───── Extrait du texte
Peut-on vraiment dire "qu'une personne blanche sur sept" est victime de racisme en France ?
Laurent de Béchade, militant qui dénonce l'existence d'un "racisme anti-Blancs", a affirmé, jeudi sur CNews, que cette statistique figurait dans une étude de l'Ined. Mais l'enquête en question ne dit pas tout à fait ça.
A écouter Laurent de Béchade, le "racisme anti-Blancs" serait "la forme de racisme la plus répandue en France", celle "qui se propage le plus aujourd'hui". "Des millions" de Français seraient ainsi victimes de "discriminations" et de "violences physiques" et "verbales" à cause de la blancheur de leur peau, a-t-il affirmé en réaction aux propos controversés de l'ancien champion du monde 1998 Lilian Thuram dénonçant la présence de racisme "dans la culture blanche" et affirmant : "Les Blancs pensent être supérieurs."
Et le militant Laurent de Béchade, cofondateur de l'Organisation de lutte contre le racisme anti-Blancs (Olra), d'asséner cette statistique, jeudi 5 septembre sur le plateau de CNews : "Il y a une personne blanche sur sept en France qui a déjà été victime de racisme anti-Blancs." Le militant précise, dans un tweet, avoir trouvé ce chiffre dans une enquête de l'Ined, l'Institut national d'études démographiques, datant de 2016. Vrai ou "fake" ?
──────────
───── Entrées fournies
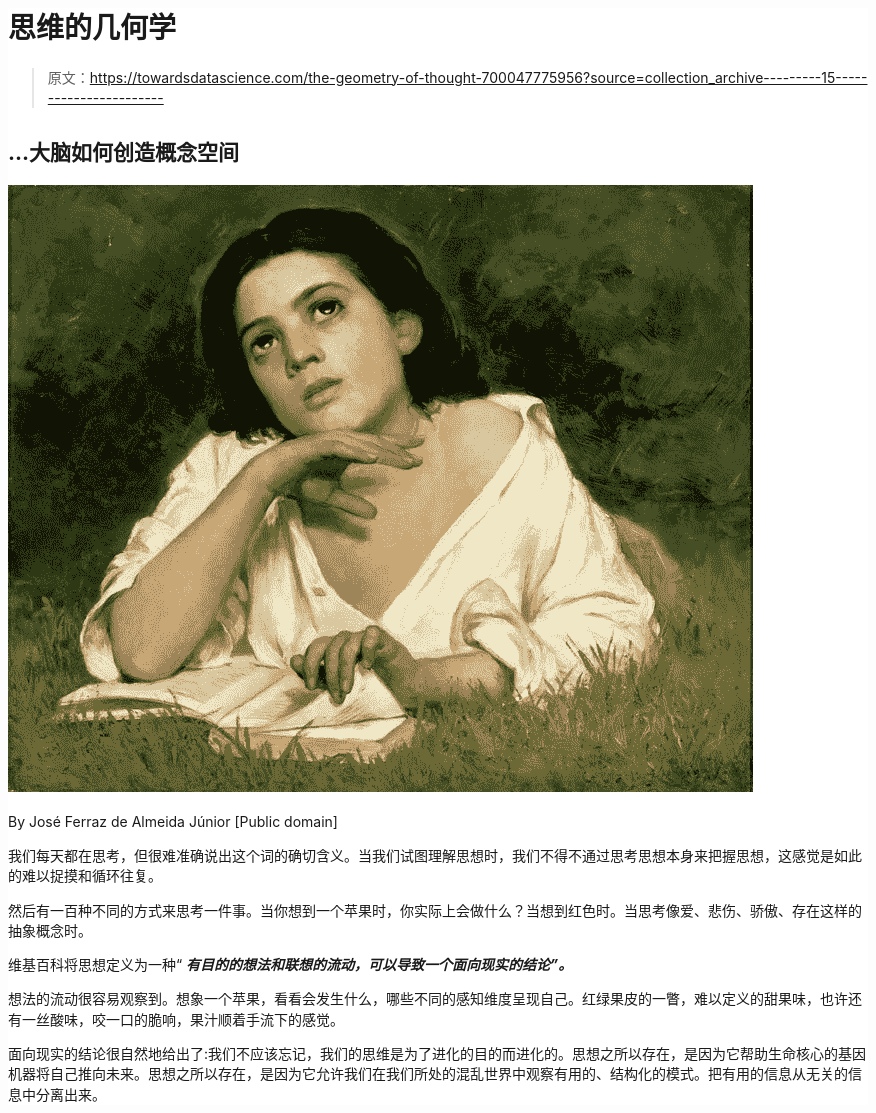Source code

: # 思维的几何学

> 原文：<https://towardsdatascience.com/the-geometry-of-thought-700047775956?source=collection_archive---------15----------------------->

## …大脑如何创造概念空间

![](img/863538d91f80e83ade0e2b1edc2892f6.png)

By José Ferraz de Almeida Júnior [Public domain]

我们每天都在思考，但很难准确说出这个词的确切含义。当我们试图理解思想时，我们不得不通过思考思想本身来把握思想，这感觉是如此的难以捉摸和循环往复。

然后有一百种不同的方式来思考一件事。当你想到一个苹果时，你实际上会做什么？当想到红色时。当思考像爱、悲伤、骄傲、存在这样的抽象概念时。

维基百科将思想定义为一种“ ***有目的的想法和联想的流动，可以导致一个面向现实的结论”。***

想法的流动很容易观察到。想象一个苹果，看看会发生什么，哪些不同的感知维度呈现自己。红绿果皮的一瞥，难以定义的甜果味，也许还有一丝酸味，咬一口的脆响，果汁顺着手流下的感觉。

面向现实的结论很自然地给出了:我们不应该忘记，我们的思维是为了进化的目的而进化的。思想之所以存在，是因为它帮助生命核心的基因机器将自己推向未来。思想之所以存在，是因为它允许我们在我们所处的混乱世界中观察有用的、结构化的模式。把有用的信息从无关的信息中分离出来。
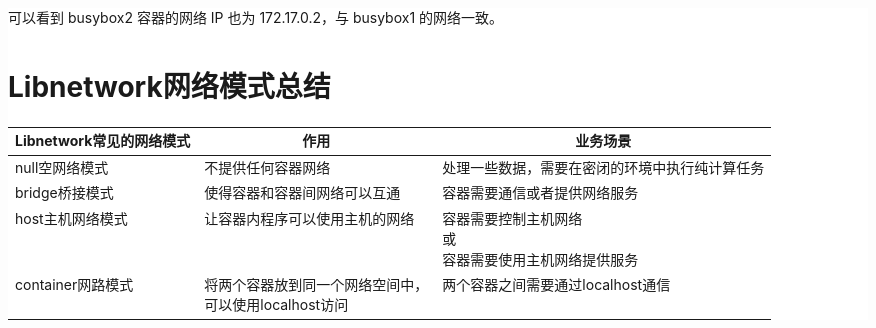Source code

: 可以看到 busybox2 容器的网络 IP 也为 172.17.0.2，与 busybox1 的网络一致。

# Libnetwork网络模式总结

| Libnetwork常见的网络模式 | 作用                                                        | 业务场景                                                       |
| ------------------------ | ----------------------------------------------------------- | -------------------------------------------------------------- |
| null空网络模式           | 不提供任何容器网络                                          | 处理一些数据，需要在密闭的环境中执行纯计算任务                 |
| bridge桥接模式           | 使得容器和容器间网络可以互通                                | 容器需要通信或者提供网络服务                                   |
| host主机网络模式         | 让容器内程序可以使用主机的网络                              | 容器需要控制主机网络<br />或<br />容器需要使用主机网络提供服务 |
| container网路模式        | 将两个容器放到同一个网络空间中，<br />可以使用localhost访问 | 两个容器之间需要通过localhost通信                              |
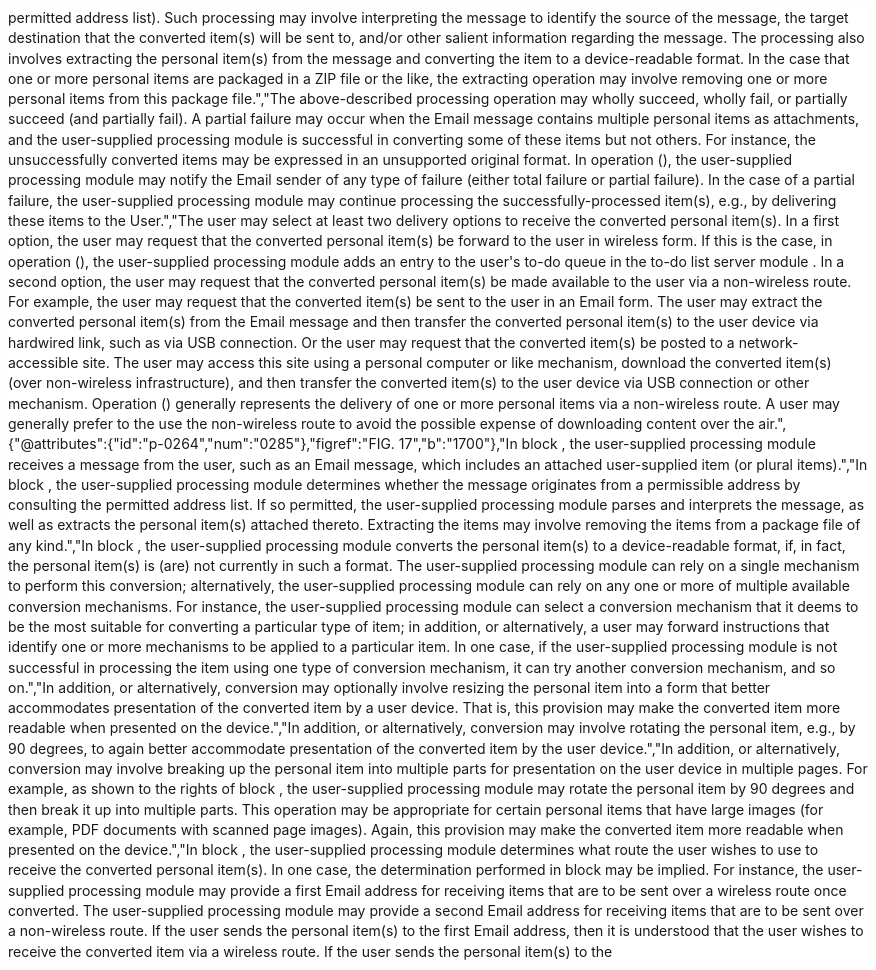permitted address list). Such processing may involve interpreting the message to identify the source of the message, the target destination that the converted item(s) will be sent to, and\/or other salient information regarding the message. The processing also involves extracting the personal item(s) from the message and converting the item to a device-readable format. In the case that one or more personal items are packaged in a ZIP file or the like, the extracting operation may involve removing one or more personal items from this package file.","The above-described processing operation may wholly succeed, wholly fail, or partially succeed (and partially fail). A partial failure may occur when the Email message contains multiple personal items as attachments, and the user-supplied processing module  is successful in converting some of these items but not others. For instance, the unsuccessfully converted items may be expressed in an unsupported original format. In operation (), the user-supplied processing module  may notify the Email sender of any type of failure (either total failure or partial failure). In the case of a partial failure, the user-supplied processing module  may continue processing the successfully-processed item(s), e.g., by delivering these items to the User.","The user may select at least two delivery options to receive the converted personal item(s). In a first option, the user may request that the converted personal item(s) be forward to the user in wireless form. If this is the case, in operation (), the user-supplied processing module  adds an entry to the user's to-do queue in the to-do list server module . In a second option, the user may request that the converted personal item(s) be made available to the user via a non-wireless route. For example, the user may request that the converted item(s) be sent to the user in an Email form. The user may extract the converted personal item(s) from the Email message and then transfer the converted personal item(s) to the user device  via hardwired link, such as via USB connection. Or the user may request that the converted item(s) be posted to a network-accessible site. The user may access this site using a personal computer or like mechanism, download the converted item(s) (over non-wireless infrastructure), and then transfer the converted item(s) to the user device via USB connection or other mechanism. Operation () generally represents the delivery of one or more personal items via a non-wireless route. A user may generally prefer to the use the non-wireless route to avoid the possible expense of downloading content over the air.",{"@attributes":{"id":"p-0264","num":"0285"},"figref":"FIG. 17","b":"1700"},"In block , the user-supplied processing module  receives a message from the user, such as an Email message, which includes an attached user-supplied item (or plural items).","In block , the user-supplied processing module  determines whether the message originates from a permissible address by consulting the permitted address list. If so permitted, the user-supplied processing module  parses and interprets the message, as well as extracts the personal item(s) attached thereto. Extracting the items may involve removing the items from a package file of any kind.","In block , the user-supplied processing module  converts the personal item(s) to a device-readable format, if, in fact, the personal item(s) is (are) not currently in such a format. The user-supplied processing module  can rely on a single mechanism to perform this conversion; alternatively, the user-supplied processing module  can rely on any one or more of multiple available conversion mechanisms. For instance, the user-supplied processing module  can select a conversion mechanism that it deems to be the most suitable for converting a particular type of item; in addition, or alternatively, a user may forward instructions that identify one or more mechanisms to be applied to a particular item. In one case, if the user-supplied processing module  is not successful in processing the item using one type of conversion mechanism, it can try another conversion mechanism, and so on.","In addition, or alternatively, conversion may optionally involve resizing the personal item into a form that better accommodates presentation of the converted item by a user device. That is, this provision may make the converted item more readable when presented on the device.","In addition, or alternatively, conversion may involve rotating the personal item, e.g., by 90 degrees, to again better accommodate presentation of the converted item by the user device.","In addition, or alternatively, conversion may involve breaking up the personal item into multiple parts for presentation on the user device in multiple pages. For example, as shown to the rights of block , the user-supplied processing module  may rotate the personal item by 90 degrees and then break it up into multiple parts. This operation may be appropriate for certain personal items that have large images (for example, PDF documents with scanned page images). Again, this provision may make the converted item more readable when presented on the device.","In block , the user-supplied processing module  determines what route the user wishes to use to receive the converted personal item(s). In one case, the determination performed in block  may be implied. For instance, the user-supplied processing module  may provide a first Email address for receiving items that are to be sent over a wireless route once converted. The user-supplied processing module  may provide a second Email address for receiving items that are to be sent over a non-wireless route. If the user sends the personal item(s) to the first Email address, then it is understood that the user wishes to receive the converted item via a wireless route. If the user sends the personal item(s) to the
──────────
● Consigne de travail: Rédigez la suite de l'article sur le chiffre du racisme anti-Blancs attribué à l'Ined, en reprenant juste après sa dernière phrase.

● Réponse au problème:
Les propos de Lilian #Thuram sont racistes et doivent être condamnés sans ambiguïté. J'ai rappelé sur CNEWS que le racisme anti-Blancs est le racisme le plus fréquent (1 personne blanche sur 7 touchée selon l'INED). Thuram se rend désormais complice de ces agressions. pic.twitter.com/bQYDuA6ifu
— Laurent de Béchade (@LaurentDBE) September 5, 2019
D'où sort cette statistique "d'une personne blanche sur sept" victime de racisme ?
L'étude dont parle Laurent de Béchade est l'enquête Trajectoires et origines, de quelque 600 pages, publiée en 2016 par l'Ined et portant sur "la diversité des populations en France". Son quinzième chapitre aborde "la place du racisme dans l'étude des discriminations". Les personnes interrogées par l'Ined ont notamment répondu à cette question : "Au cours de votre vie, avez-vous été la cible d'insultes, de propos ou d'attitudes ouvertement racistes en France ?" Si la réponse est oui, deux questions complémentaires sont posées afin de déterminer où ces faits se sont produits et s'ils ont eu lieu au cours des douze derniers mois.
Dans le tableau présentant les résultats de ce questionnaire (page 449), une catégorie correspond à peu près à la statistique brandie par Laurent de Béchade : celle de la "population majoritaire non paupérisée". Au sein de cette catégorie, 15% des personnes ont déclaré qu'elles avaient "vécu une situation raciste au cours de [leur] vie". A peu près les 1 sur 7, soit 14,3%, évoquées par le militant.
Le terme "population majoritaire" a été créé par l'Ined pour définir un ensemble "toujours difficile à nommer". Il désigne, précise l'Institut dans son lexique (page 35), "l'ensemble des personnes nées françaises de parents eux-mêmes français qui résident en France métropolitaine et qui ne sont ni immigrées, ni natives d'un DOM, ni descendantes de personne(s) immigrées(s) ou native(s) d'un DOM".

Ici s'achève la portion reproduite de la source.